Scientific Data Management

Brandon White

[email protected]

Use this to deploy Rucio for an experiment. First source an experiments environment file and deploy the application suite to the cluster with the experiment generic rucio-ams framework. In particular please make sure that the following are set by the sourcing of the appropriate experiment environment file, usually setup_rucio_env.sh in the experiment configuration bundle:

    EXPERIMENT: Name of the experiment that configuration files are being generated for. Used when generating helm deployment configurations.
    RUCIO_AMS_DIR: Set to the top level directory of the rucio-ams repository (i.e. the directory this README resides in). Enables configuration files to be found in the directory structure detailed below.
    AMS_RUCIO_CERT: Certificate for service authentication.
    AMS_RUCIO_KEY: Key for service authentication.
    AMS_RUCIO_CA_BUNDLE: CA certificates for service authentication.
    AMS_RUCIO_CERT_KEY_COMBINED: Certificate and key concatenated. Needed for the Web UI.
    RUCIO_AMS_DEV: Automatically use the latest versions of all images, rather than repecting RUCIO_AMS_VERSION for image tagging upon image pulls from the repository.
    RUCIO_AMS_VERSION: Use this when building rucio-ams-* images to select the desired Rucio version for installation into the image.
    RUCIO_AMS_EXT_SERVER_IP: Specifies the external IPV4 address of the server service deployment
    RUCIO_AMS_EXT_AUTH_IP: Specifies the external IPV4 address of the auth server service deployment
    RUCIO_AMS_EXT_WEBUI_IP: Specifies the external IPV4 address of the webui service deployment
    RUCIO_AMS_EXT_MSG_IP: Specifies the external IPV4 address of the messenger service deployment

Before Deployment To-Do List

    0. Have a database created for the new deployment to use. (Duh)
    1. Create rucio-<experiment> project in OKD / Have a Kubernetes cluster or vCluster configured for the application
    2. Make sure you have the service certificate and private key for the Rucio service, with alternate names defined for the various services (webui, msg, auth)
    3. Ensure that the certificate is registered in a your installation's federated identity system (e.g. FERRY/VOMS) to the account that is to own/manage data on the RSEs
    4. Edit <experiment>/setup_rucio_env.sh to set the required environment variables appropriately as described above
    5. Have the cluster administrators allocate an external IPv4 address and set up DNS resolution for the deployment
    6. Have the cluster administrators create the `useroot` account for the deployment to use in order to allow the containers to run as root
    7. Have the cluster administrators create the following DNS records (ensure that the name/altnames specified in your service certificate match the following):
        <experiment>-rucio.okd.fnal.gov
        auth-<experiment>-rucio.okd.fnal.gov
        msg-<experiment>-rucio.okd.fnal.gov
        webui-<experiment>-rucio.okd.fnal.gov

Source the setup_rucio_env.sh file at the top of the target experiment's configuration tree to configure the environment. Use deploy-rucio.sh to deploy services onto the OKD cluster after the environment is configured appropriately as described above. Use undeploy-rucio.sh to remove everything (Services, Pods, Routes, Persistent Volumes and Claims, etc..). Use update_cert_secrets.sh to re-apply certificate secrets. Remember to kubectl rollout restart deployment to restart all deployments so that new pods will use the updated secrets.
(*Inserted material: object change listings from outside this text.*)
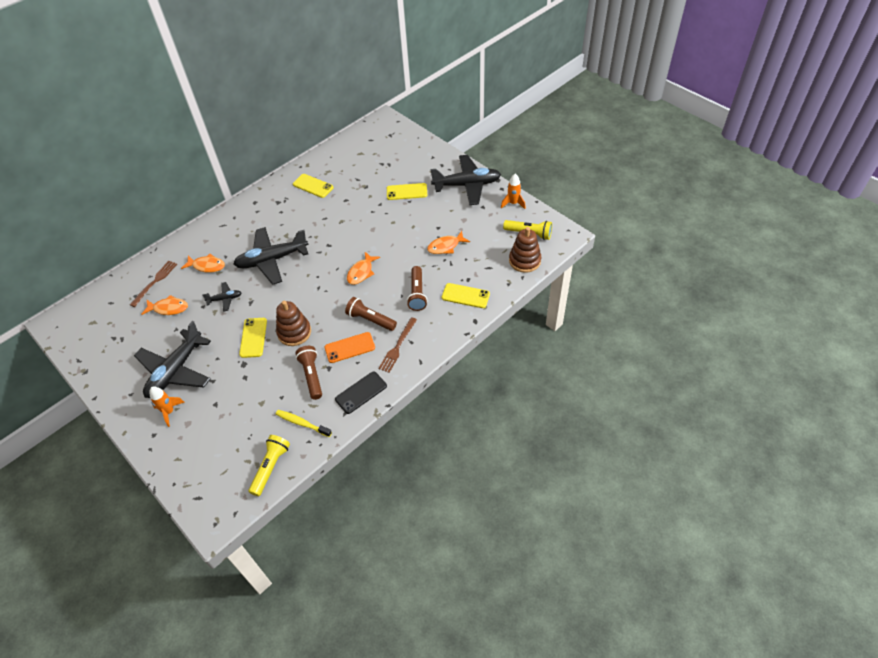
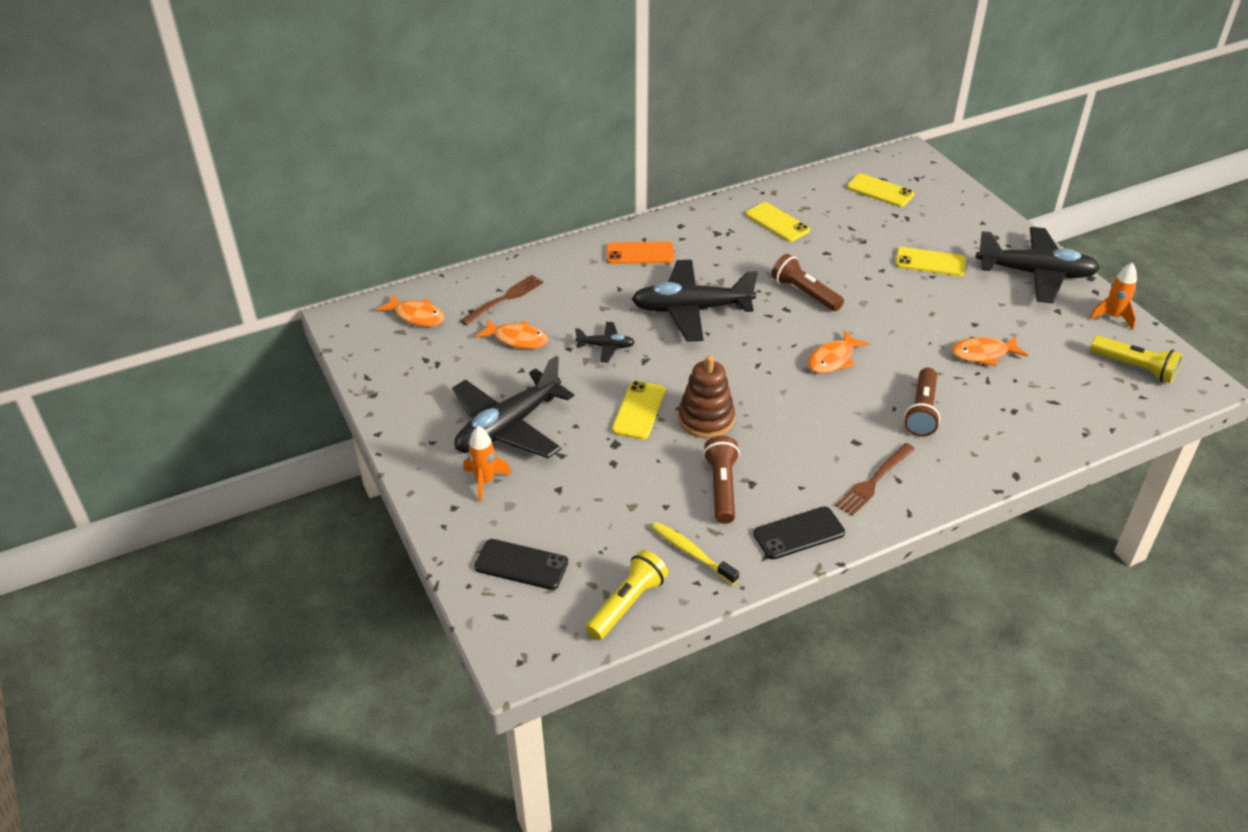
camera: 15 degrees right, 10 degrees down
orange fish [181,254,225,273] -> orange fish moved to [376,294,444,327]
orange phone [325,332,375,363] -> orange phone moved to [606,242,674,264]
brown flashlight [345,297,397,331] -> brown flashlight moved to [771,254,844,311]
yellow phone [442,283,490,308] -> yellow phone moved to [847,174,914,207]
brown stacking toy [509,227,541,273] -> none
none -> black phone [474,539,568,590]

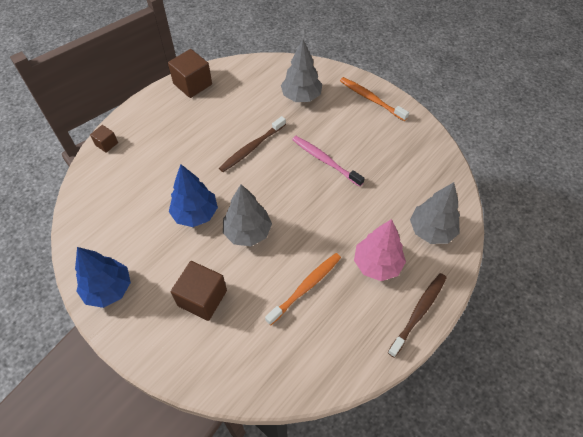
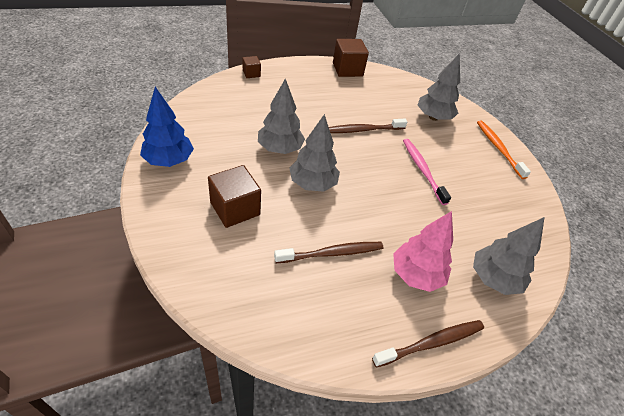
camera: 25 degrees right, 10 degrees down
blue tree [169,164,218,227] -> grey tree [258,78,305,154]
orange toothbrush [265,253,341,325] -> brown toothbrush [274,242,383,263]

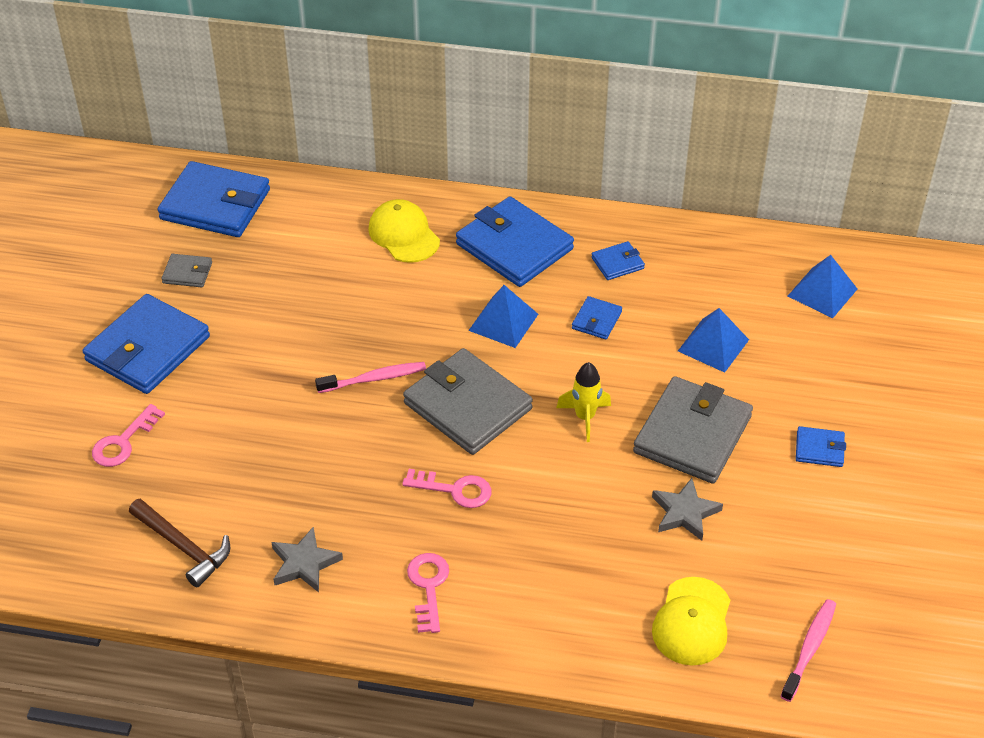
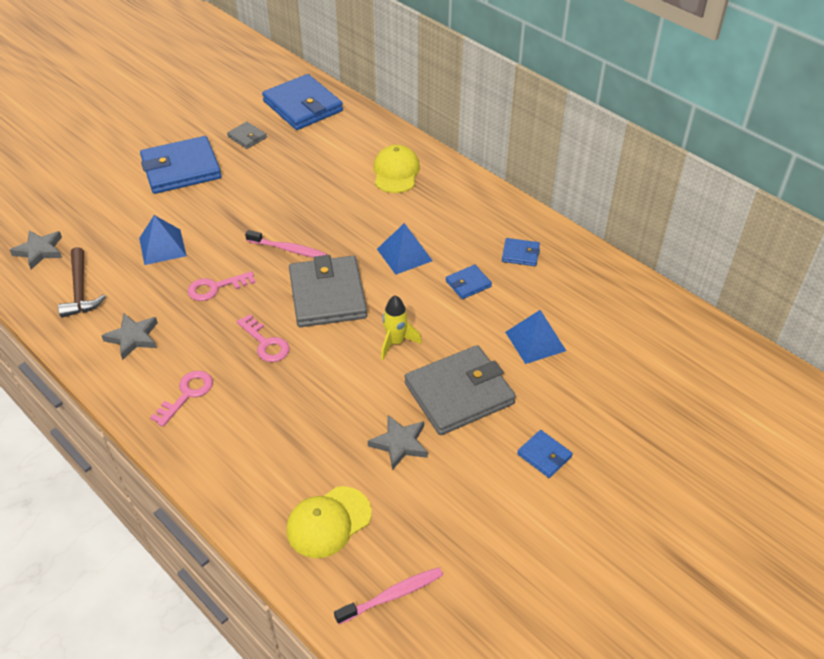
camera: 35 degrees right, 0 degrees up
pink key [92,404,165,467] -> pink key moved to [188,271,256,301]
blue wallet [456,196,574,287] -> none
blue pyramid [788,255,857,318] -> blue pyramid moved to [139,215,187,265]
none -> grey star [10,230,62,270]

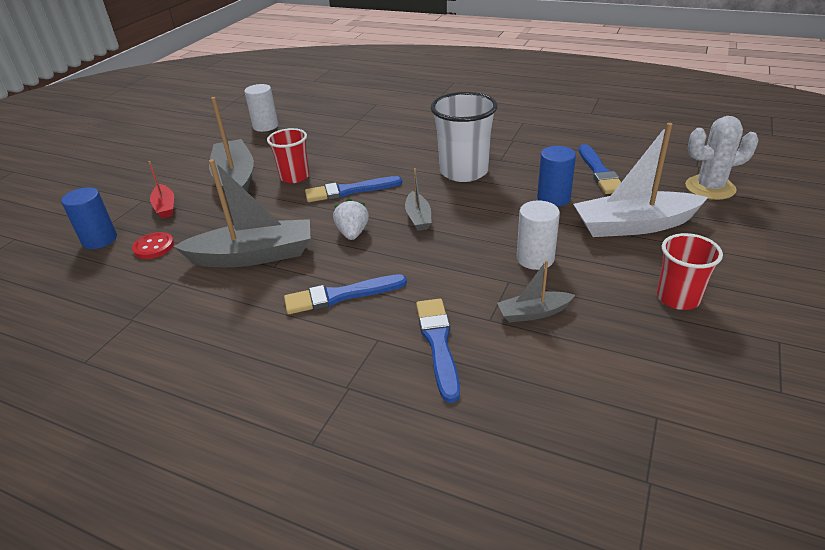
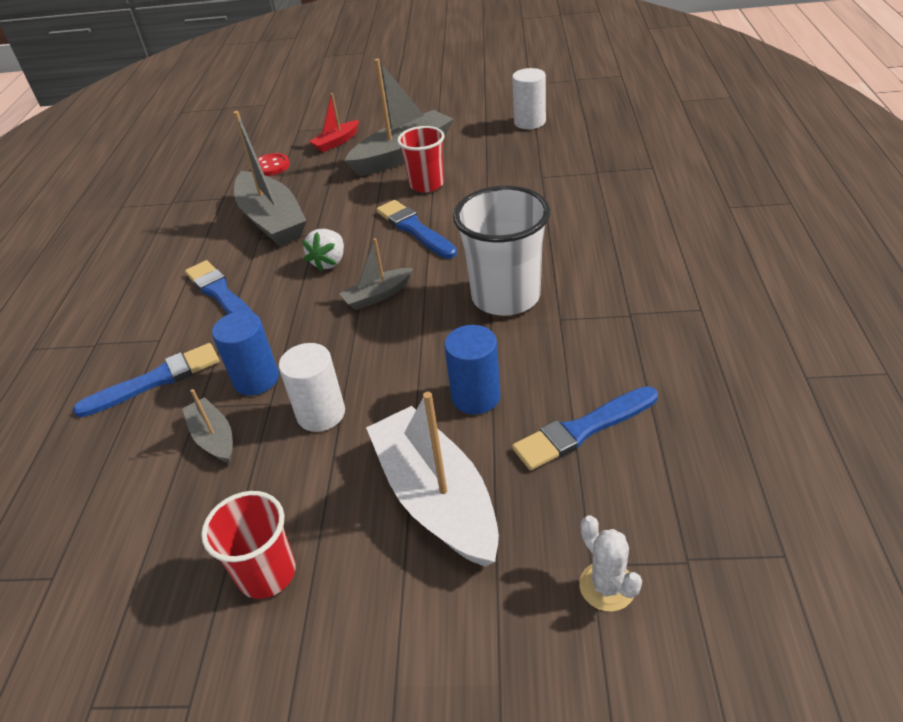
camera: 70 degrees right, 5 degrees up
blue cylinder [61,187,117,249] -> blue cylinder moved to [212,311,279,396]
white strawberry [333,198,369,240] -> white strawberry turned 135 degrees clockwise [302,229,344,272]
white cactus [685,116,759,200] -> white cactus [579,515,642,612], size x0.62

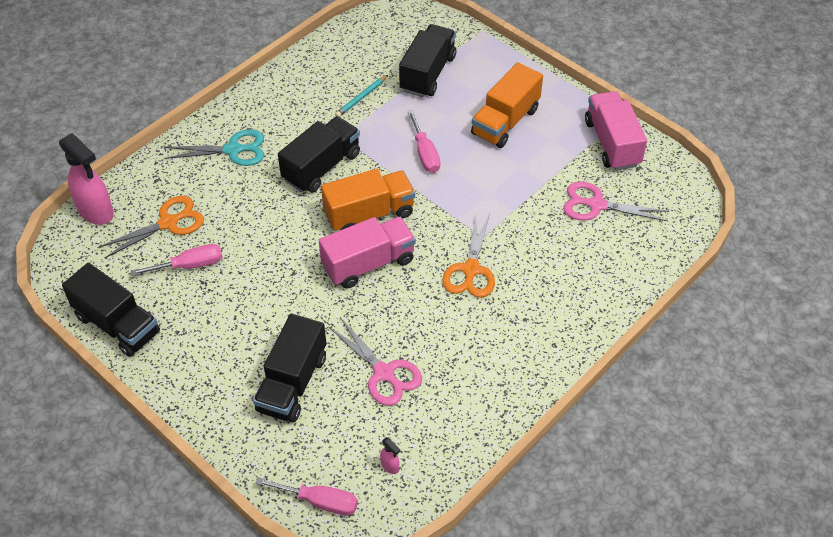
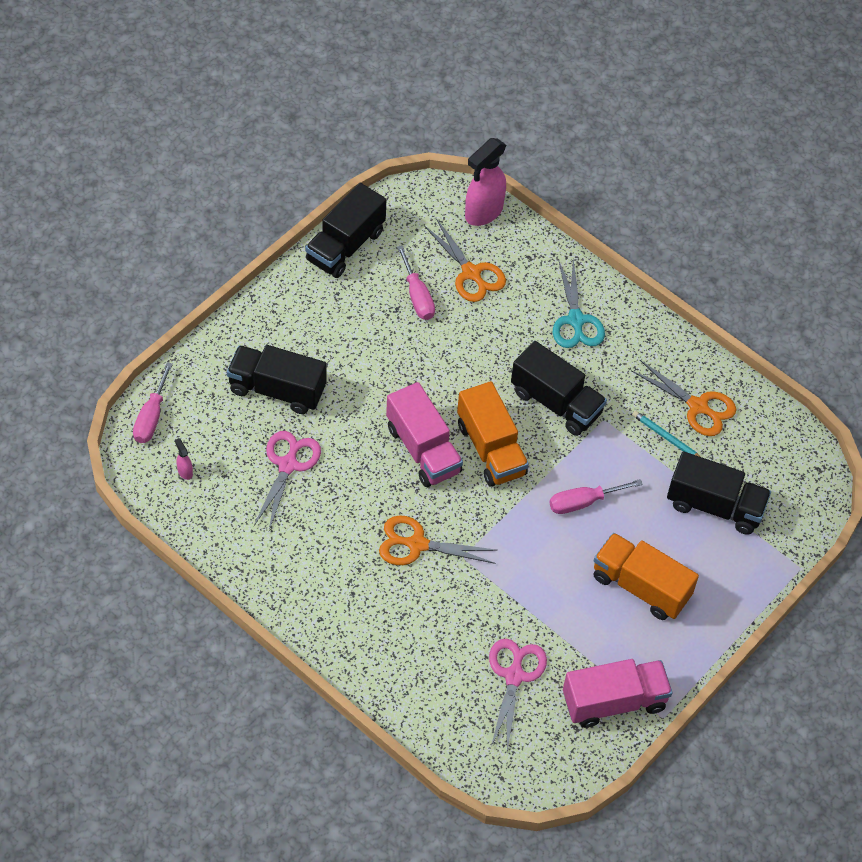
camera: 85 degrees right, 5 degrees up
pink scissors [329,317,422,406] -> pink scissors turned 150 degrees clockwise [254,431,321,530]
pink spray bottle [380,437,400,474] -> pink spray bottle turned 105 degrees clockwise [175,438,193,480]
none -> orange scissors [631,360,737,436]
The Rucio source code may be patched when the images are built by placing patch files into one of two locations: $RUCIO_AMS_DIR/rucio-ams/docker/[server,daemon]/patches

EXAMPLE DIRECTORY STRUCTURE FOR AN EXPERIMENT:

    dune
    ├── certs                               < Experiment specific certificate, key, cert/key concatenated, and CA certificate bundle. >
    │   ├── ca_bundle.pem
    │   ├── rucio.fnal.gov_cert.pem
    │   └── rucio.fnal.gov_key.pem
    ├── helm
    │   ├── cache
    │   │   └── values.yaml
    │   ├── filebeat 
    │   │   └── values.yaml
    │   ├── logstash 
    │   │   └── values.yaml
    │   ├── daemons
    │   │   └── values.yaml                 < Daemon configuration specific values > 
    │   ├── messenger
    │   │   └── values.yaml
    │   ├── osg_authentication
    │   │   └── values.yaml
    │   ├── secret
    │   │   └── config.yaml                 < Secret information such as DB connection string. >
    │   ├── server
    │   │   └── values.yaml                 < Server configuration specific values >
    │   └── webui
    │       └── values.yaml
    ├── patches
    └── setup_dune_rucio_env.sh             < Export the needed environment variables for experiment setup >

Directories named certs/ and secret/ will not be committed to the repository according to the default .gitignore file.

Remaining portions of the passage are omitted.